*Problem details*. Show every line of the data below that includes the word "Troy".

Stored entries:
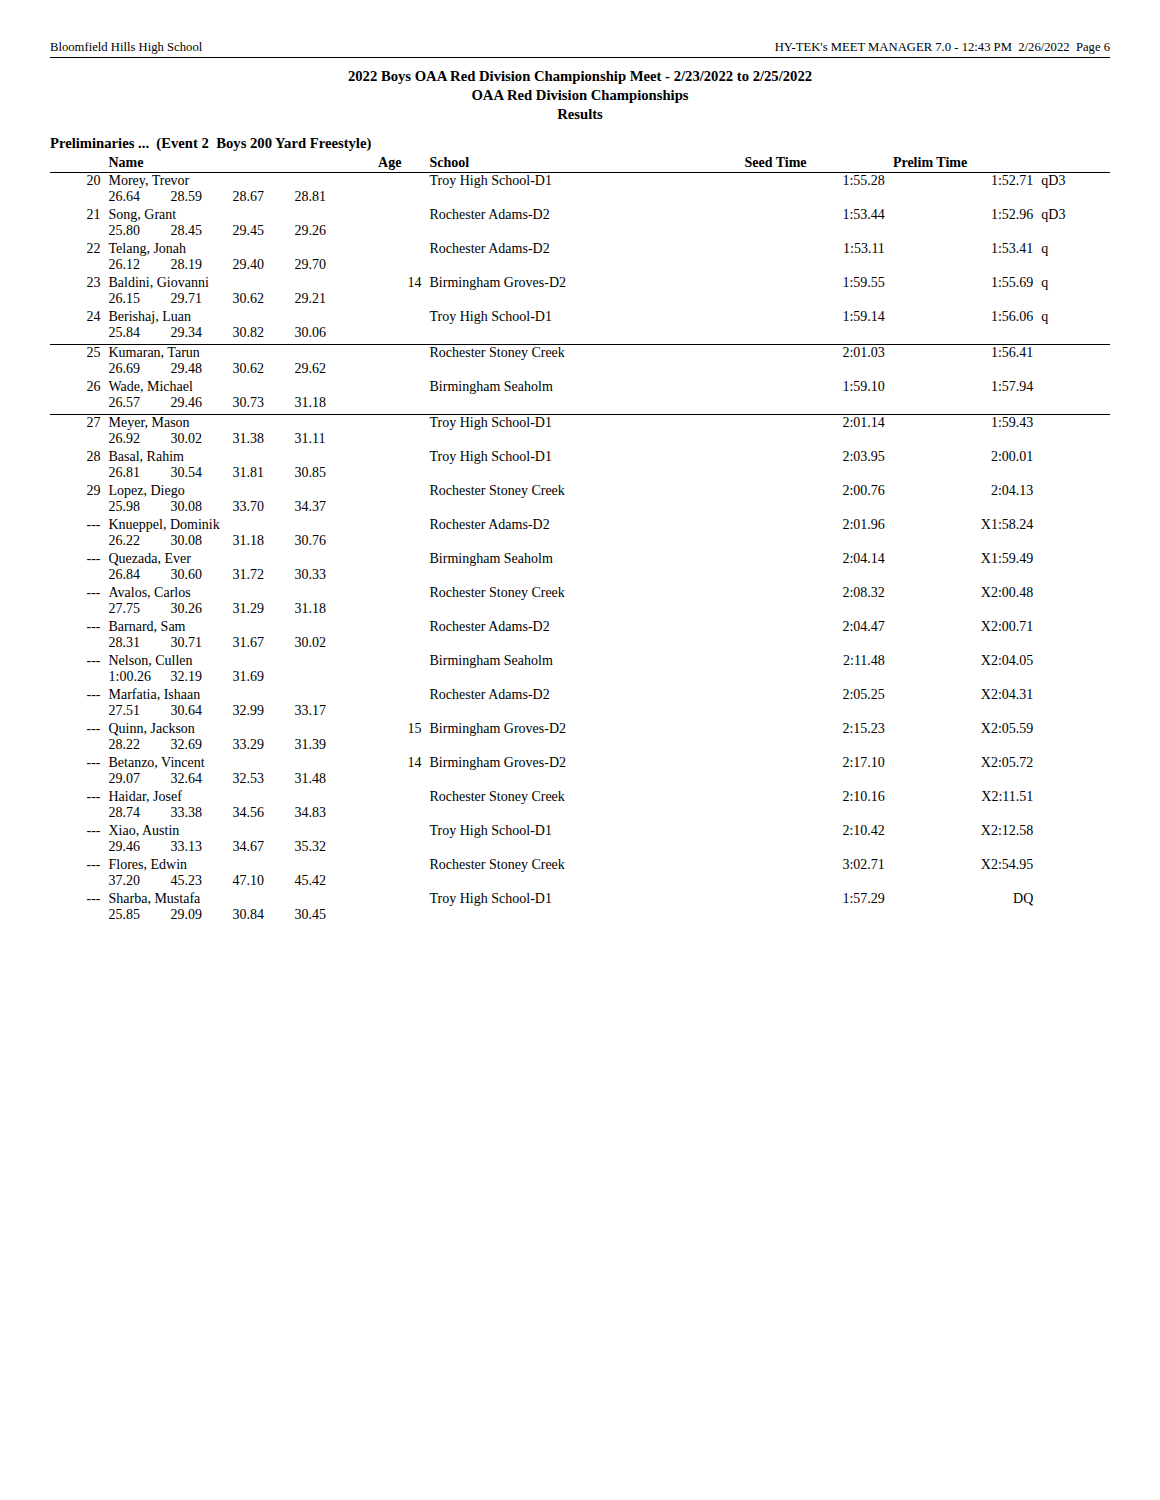Bloomfield Hills High School HY-TEK's MEET MANAGER 7.0 - 12:43 PM 2/26/2022 Page 6
2022 Boys OAA Red Division Championship Meet - 2/23/2022 to 2/25/2022
OAA Red Division Championships
Results
Preliminaries ... (Event 2 Boys 200 Yard Freestyle)
| | Name | Age | School | Seed Time | Prelim Time | |
| --- | --- | --- | --- | --- | --- | --- |
| 20 | Morey, Trevor | | Troy High School-D1 | 1:55.28 | 1:52.71 | qD3 |
| | 26.64 28.59 28.67 28.81 |
| 21 | Song, Grant | | Rochester Adams-D2 | 1:53.44 | 1:52.96 | qD3 |
| | 25.80 28.45 29.45 29.26 |
| 22 | Telang, Jonah | | Rochester Adams-D2 | 1:53.11 | 1:53.41 | q |
| | 26.12 28.19 29.40 29.70 |
| 23 | Baldini, Giovanni | 14 | Birmingham Groves-D2 | 1:59.55 | 1:55.69 | q |
| | 26.15 29.71 30.62 29.21 |
| 24 | Berishaj, Luan | | Troy High School-D1 | 1:59.14 | 1:56.06 | q |
| | 25.84 29.34 30.82 30.06 |
| 25 | Kumaran, Tarun | | Rochester Stoney Creek | 2:01.03 | 1:56.41 | |
| | 26.69 29.48 30.62 29.62 |
| 26 | Wade, Michael | | Birmingham Seaholm | 1:59.10 | 1:57.94 | |
| | 26.57 29.46 30.73 31.18 |
| 27 | Meyer, Mason | | Troy High School-D1 | 2:01.14 | 1:59.43 | |
| | 26.92 30.02 31.38 31.11 |
| 28 | Basal, Rahim | | Troy High School-D1 | 2:03.95 | 2:00.01 | |
| | 26.81 30.54 31.81 30.85 |
| 29 | Lopez, Diego | | Rochester Stoney Creek | 2:00.76 | 2:04.13 | |
| | 25.98 30.08 33.70 34.37 |
| --- | Knueppel, Dominik | | Rochester Adams-D2 | 2:01.96 | X1:58.24 | |
| | 26.22 30.08 31.18 30.76 |
| --- | Quezada, Ever | | Birmingham Seaholm | 2:04.14 | X1:59.49 | |
| | 26.84 30.60 31.72 30.33 |
| --- | Avalos, Carlos | | Rochester Stoney Creek | 2:08.32 | X2:00.48 | |
| | 27.75 30.26 31.29 31.18 |
| --- | Barnard, Sam | | Rochester Adams-D2 | 2:04.47 | X2:00.71 | |
| | 28.31 30.71 31.67 30.02 |
| --- | Nelson, Cullen | | Birmingham Seaholm | 2:11.48 | X2:04.05 | |
| | 1:00.26 32.19 31.69 |
| --- | Marfatia, Ishaan | | Rochester Adams-D2 | 2:05.25 | X2:04.31 | |
| | 27.51 30.64 32.99 33.17 |
| --- | Quinn, Jackson | 15 | Birmingham Groves-D2 | 2:15.23 | X2:05.59 | |
| | 28.22 32.69 33.29 31.39 |
| --- | Betanzo, Vincent | 14 | Birmingham Groves-D2 | 2:17.10 | X2:05.72 | |
| | 29.07 32.64 32.53 31.48 |
| --- | Haidar, Josef | | Rochester Stoney Creek | 2:10.16 | X2:11.51 | |
| | 28.74 33.38 34.56 34.83 |
| --- | Xiao, Austin | | Troy High School-D1 | 2:10.42 | X2:12.58 | |
| | 29.46 33.13 34.67 35.32 |
| --- | Flores, Edwin | | Rochester Stoney Creek | 3:02.71 | X2:54.95 | |
| | 37.20 45.23 47.10 45.42 |
| --- | Sharba, Mustafa | | Troy High School-D1 | 1:57.29 | DQ | |
| | 25.85 29.09 30.84 30.45 |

*Answer section*.
| 20 | Morey, Trevor | | Troy High School-D1 | 1:55.28 | 1:52.71 | qD3 |
| 24 | Berishaj, Luan | | Troy High School-D1 | 1:59.14 | 1:56.06 | q |
| 27 | Meyer, Mason | | Troy High School-D1 | 2:01.14 | 1:59.43 | |
| 28 | Basal, Rahim | | Troy High School-D1 | 2:03.95 | 2:00.01 | |
| --- | Xiao, Austin | | Troy High School-D1 | 2:10.42 | X2:12.58 | |
| --- | Sharba, Mustafa | | Troy High School-D1 | 1:57.29 | DQ | |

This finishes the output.